### DATA SECTION
Start of Block

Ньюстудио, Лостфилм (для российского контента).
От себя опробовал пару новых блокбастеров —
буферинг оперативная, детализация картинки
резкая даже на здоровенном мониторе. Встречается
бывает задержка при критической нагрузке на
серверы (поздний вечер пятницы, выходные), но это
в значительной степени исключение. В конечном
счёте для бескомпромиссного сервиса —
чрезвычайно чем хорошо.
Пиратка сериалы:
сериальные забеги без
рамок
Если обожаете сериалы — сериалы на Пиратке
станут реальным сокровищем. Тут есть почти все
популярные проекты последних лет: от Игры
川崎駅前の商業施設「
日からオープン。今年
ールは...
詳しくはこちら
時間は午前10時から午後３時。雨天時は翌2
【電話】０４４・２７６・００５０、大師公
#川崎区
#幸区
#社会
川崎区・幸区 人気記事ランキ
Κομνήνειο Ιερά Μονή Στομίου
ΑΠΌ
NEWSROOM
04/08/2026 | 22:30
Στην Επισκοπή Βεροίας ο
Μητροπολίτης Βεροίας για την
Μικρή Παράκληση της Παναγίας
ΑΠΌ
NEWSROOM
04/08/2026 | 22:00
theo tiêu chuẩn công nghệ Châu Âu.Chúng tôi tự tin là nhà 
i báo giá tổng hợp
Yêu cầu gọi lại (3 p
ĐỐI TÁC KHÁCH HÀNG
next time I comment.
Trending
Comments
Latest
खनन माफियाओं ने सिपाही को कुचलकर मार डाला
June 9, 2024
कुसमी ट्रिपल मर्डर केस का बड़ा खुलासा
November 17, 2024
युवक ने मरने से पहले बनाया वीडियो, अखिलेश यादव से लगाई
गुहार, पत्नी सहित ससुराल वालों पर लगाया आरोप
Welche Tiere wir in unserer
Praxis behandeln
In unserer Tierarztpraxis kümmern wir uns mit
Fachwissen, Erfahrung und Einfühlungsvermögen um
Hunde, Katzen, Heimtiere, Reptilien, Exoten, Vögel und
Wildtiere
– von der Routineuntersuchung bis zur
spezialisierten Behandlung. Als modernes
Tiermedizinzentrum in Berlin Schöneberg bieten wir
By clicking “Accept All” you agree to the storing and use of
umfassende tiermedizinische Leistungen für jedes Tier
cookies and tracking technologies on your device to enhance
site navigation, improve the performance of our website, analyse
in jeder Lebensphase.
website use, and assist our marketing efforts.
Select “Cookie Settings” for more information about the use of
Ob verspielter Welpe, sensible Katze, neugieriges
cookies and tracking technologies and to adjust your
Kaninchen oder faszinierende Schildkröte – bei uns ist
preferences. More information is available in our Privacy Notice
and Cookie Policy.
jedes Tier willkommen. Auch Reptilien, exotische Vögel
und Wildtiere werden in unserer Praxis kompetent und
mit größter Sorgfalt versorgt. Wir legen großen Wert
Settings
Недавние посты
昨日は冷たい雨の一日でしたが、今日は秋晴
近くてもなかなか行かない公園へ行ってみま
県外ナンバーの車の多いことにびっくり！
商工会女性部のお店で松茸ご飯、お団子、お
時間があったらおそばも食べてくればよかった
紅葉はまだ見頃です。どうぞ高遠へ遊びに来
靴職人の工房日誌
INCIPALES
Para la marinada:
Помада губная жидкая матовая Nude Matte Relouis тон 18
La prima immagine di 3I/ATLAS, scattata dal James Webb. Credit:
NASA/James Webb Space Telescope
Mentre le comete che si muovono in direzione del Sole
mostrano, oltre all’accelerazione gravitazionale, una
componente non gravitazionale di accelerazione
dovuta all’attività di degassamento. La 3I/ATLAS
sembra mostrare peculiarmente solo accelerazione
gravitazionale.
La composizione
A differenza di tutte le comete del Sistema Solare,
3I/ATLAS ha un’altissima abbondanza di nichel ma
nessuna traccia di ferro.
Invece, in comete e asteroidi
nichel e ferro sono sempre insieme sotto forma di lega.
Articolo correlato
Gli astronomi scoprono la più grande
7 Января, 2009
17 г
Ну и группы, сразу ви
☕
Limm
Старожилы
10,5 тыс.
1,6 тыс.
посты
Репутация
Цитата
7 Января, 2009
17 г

End of Block

### WORK ORDER
Beginning with the opening line and ending with the final one, transcribe the material exactly.

### SOLUTION TO THIS PROBLEM
Ньюстудио, Лостфилм (для российского контента).
От себя опробовал пару новых блокбастеров —
буферинг оперативная, детализация картинки
резкая даже на здоровенном мониторе. Встречается
бывает задержка при критической нагрузке на
серверы (поздний вечер пятницы, выходные), но это
в значительной степени исключение. В конечном
счёте для бескомпромиссного сервиса —
чрезвычайно чем хорошо.
Пиратка сериалы:
сериальные забеги без
рамок
Если обожаете сериалы — сериалы на Пиратке
станут реальным сокровищем. Тут есть почти все
популярные проекты последних лет: от Игры
川崎駅前の商業施設「
日からオープン。今年
ールは...
詳しくはこちら
時間は午前10時から午後３時。雨天時は翌2
【電話】０４４・２７６・００５０、大師公
#川崎区
#幸区
#社会
川崎区・幸区 人気記事ランキ
Κομνήνειο Ιερά Μονή Στομίου
ΑΠΌ
NEWSROOM
04/08/2026 | 22:30
Στην Επισκοπή Βεροίας ο
Μητροπολίτης Βεροίας για την
Μικρή Παράκληση της Παναγίας
ΑΠΌ
NEWSROOM
04/08/2026 | 22:00
theo tiêu chuẩn công nghệ Châu Âu.Chúng tôi tự tin là nhà 
i báo giá tổng hợp
Yêu cầu gọi lại (3 p
ĐỐI TÁC KHÁCH HÀNG
next time I comment.
Trending
Comments
Latest
खनन माफियाओं ने सिपाही को कुचलकर मार डाला
June 9, 2024
कुसमी ट्रिपल मर्डर केस का बड़ा खुलासा
November 17, 2024
युवक ने मरने से पहले बनाया वीडियो, अखिलेश यादव से लगाई
गुहार, पत्नी सहित ससुराल वालों पर लगाया आरोप
Welche Tiere wir in unserer
Praxis behandeln
In unserer Tierarztpraxis kümmern wir uns mit
Fachwissen, Erfahrung und Einfühlungsvermögen um
Hunde, Katzen, Heimtiere, Reptilien, Exoten, Vögel und
Wildtiere
– von der Routineuntersuchung bis zur
spezialisierten Behandlung. Als modernes
Tiermedizinzentrum in Berlin Schöneberg bieten wir
By clicking “Accept All” you agree to the storing and use of
umfassende tiermedizinische Leistungen für jedes Tier
cookies and tracking technologies on your device to enhance
site navigation, improve the performance of our website, analyse
in jeder Lebensphase.
website use, and assist our marketing efforts.
Select “Cookie Settings” for more information about the use of
Ob verspielter Welpe, sensible Katze, neugieriges
cookies and tracking technologies and to adjust your
Kaninchen oder faszinierende Schildkröte – bei uns ist
preferences. More information is available in our Privacy Notice
and Cookie Policy.
jedes Tier willkommen. Auch Reptilien, exotische Vögel
und Wildtiere werden in unserer Praxis kompetent und
mit größter Sorgfalt versorgt. Wir legen großen Wert
Settings
Недавние посты
昨日は冷たい雨の一日でしたが、今日は秋晴
近くてもなかなか行かない公園へ行ってみま
県外ナンバーの車の多いことにびっくり！
商工会女性部のお店で松茸ご飯、お団子、お
時間があったらおそばも食べてくればよかった
紅葉はまだ見頃です。どうぞ高遠へ遊びに来
靴職人の工房日誌
INCIPALES
Para la marinada:
Помада губная жидкая матовая Nude Matte Relouis тон 18
La prima immagine di 3I/ATLAS, scattata dal James Webb. Credit:
NASA/James Webb Space Telescope
Mentre le comete che si muovono in direzione del Sole
mostrano, oltre all’accelerazione gravitazionale, una
componente non gravitazionale di accelerazione
dovuta all’attività di degassamento. La 3I/ATLAS
sembra mostrare peculiarmente solo accelerazione
gravitazionale.
La composizione
A differenza di tutte le comete del Sistema Solare,
3I/ATLAS ha un’altissima abbondanza di nichel ma
nessuna traccia di ferro.
Invece, in comete e asteroidi
nichel e ferro sono sempre insieme sotto forma di lega.
Articolo correlato
Gli astronomi scoprono la più grande
7 Января, 2009
17 г
Ну и группы, сразу ви
☕
Limm
Старожилы
10,5 тыс.
1,6 тыс.
посты
Репутация
Цитата
7 Января, 2009
17 г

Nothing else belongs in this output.